NAM decries proposed overhaul of merger rules. On September 27, the National Association of Manufacturers wrote a letter to the Federal Trade Commission decrying the FTC’s proposed overhaul of a set of rules that require disclosure to the agency and the Justice Department of certain facts about a corporate merger or acquisition in advance of the deal’s completion. The NAM said that the new rules would be burdensome and would damage the US economy. “Unfortunately, the proposed amendments to the Rules would stifle job-creating growth in the manufacturing industry without any corresponding benefit to the Agencies, merging parties, or the public,” the NAM said. “The new and unduly burdensome information and processes required by the amendments represent a major overhaul of established, well-understood standards that have been relied upon by businesses and regulators for more than 45 years.” Also see our alert Proposed new merger guidelines would increase antitrust scrutiny.         

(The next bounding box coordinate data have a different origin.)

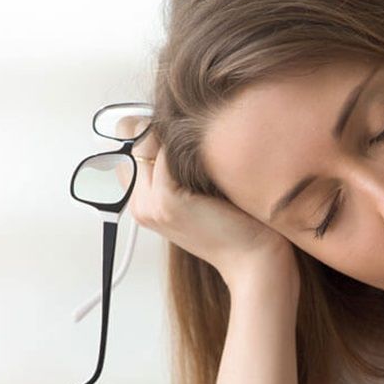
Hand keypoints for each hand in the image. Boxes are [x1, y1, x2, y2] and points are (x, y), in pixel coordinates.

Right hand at [127, 134, 297, 296]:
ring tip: (205, 138)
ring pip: (144, 143)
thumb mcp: (204, 195)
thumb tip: (185, 132)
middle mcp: (140, 205)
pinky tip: (212, 146)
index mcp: (144, 204)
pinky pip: (164, 152)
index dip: (151, 131)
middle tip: (191, 128)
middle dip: (157, 125)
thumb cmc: (238, 226)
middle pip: (132, 142)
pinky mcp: (167, 200)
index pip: (130, 151)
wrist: (253, 259)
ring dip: (170, 130)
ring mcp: (150, 204)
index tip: (179, 124)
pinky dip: (183, 142)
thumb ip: (185, 170)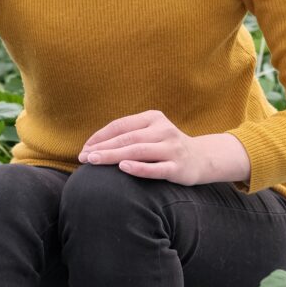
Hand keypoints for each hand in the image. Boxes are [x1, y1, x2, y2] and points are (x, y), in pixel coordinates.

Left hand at [77, 110, 250, 185]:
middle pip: (127, 138)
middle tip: (84, 157)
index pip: (121, 125)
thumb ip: (129, 135)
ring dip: (114, 156)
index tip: (84, 148)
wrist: (202, 159)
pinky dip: (139, 168)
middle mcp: (163, 130)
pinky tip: (123, 168)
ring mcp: (172, 148)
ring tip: (95, 161)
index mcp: (153, 118)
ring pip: (138, 151)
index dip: (100, 136)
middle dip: (103, 148)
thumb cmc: (166, 146)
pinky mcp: (178, 168)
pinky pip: (156, 168)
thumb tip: (93, 146)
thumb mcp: (151, 133)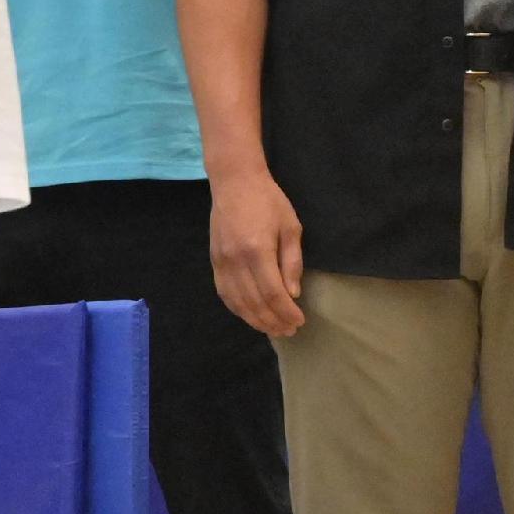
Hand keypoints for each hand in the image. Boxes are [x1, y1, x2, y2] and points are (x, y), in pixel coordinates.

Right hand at [208, 166, 305, 338]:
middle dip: (273, 320)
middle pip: (253, 302)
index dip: (286, 311)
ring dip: (255, 320)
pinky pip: (224, 293)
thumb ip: (292, 262)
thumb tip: (293, 293)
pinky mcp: (214, 261)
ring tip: (272, 329)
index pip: (272, 292)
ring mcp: (221, 262)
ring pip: (236, 302)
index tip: (300, 321)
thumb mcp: (291, 228)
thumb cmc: (269, 201)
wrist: (234, 183)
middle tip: (289, 331)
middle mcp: (235, 260)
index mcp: (257, 250)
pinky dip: (237, 308)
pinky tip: (249, 315)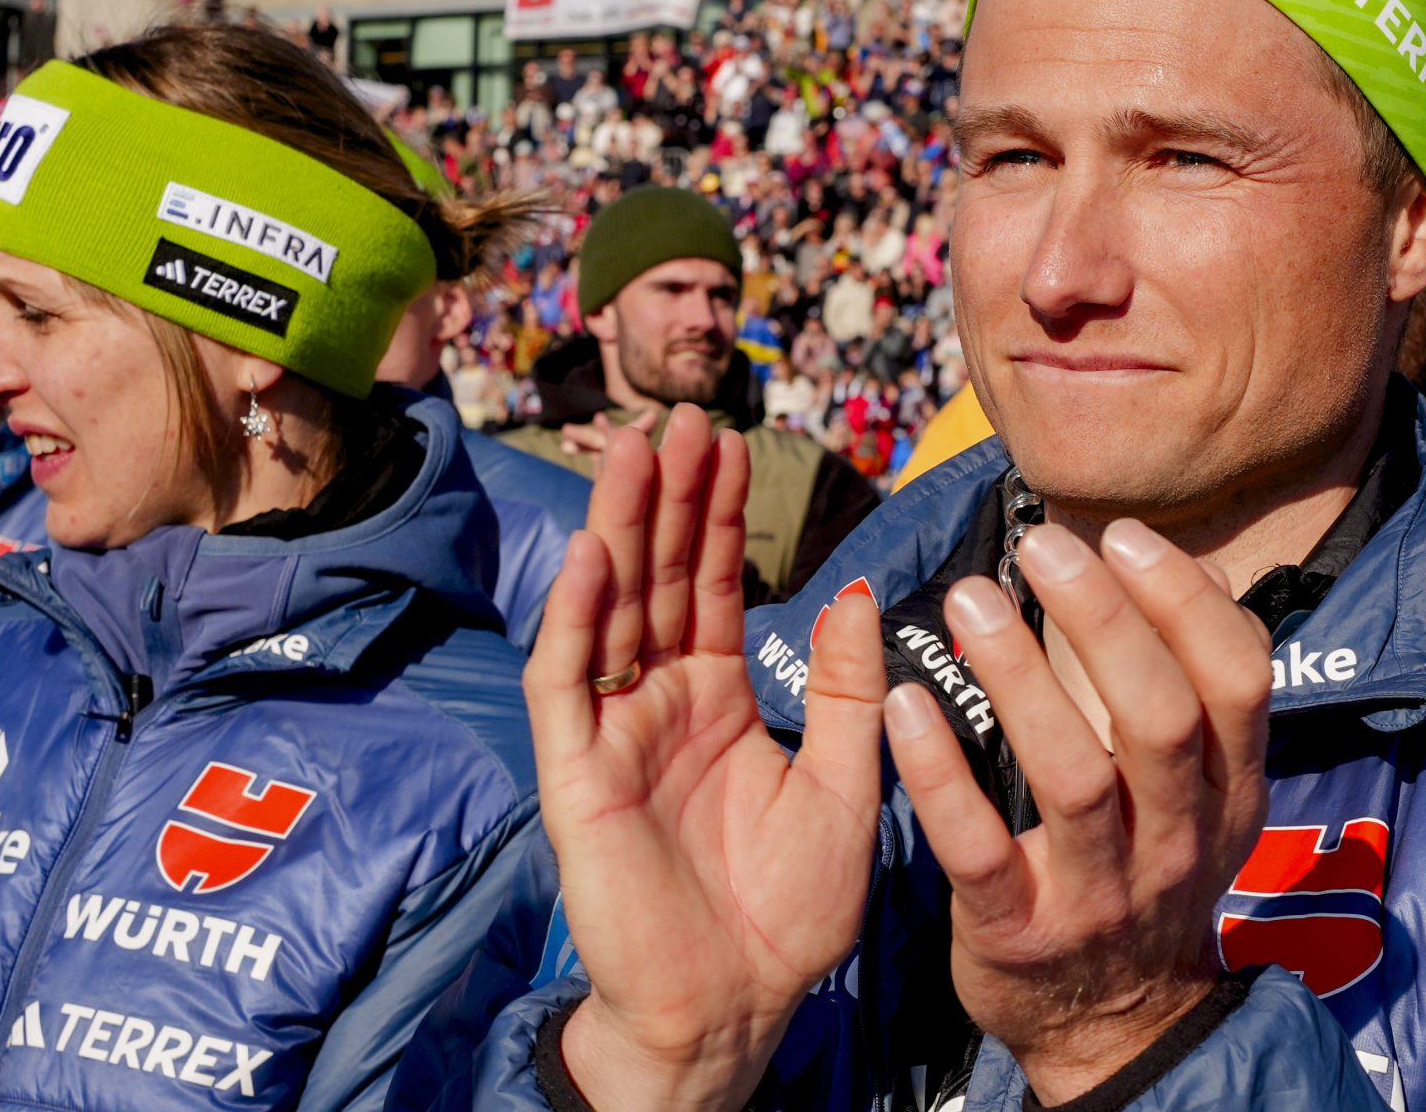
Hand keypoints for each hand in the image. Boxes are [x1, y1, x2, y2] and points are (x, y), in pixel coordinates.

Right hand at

Lockheed Martin chief emphasizes importance of resilience for government contractors. On October 4, Jim Taiclet, president and CEO of Lockheed Martin, told an audience at the Hudson Institute that in its defense procurement strategies the US government needs to invest in antifragility measures to improve resilience during periods of rising geopolitical tension. He noted the example of supply chain disruptions due to COVID-19, which highlighted weaknesses in industries in all sectors, including the US defense industry. Taiclet cited the work of thinker Nassim Taleb on the concept of antifragility: “Basically, the concept is almost all systems, whether they're natural or manmade systems, when subjected to a shock or disruption, weaken or even fail,” Taiclet said. “And his theory is there are ways to reduce that risk of failure and maybe even build and design a system that, if it is disrupted, can actually get stronger. We don't need to go that far, but let's, how about keep it resilient?” Ensuring such a systemic change, he said, would require government buy-in.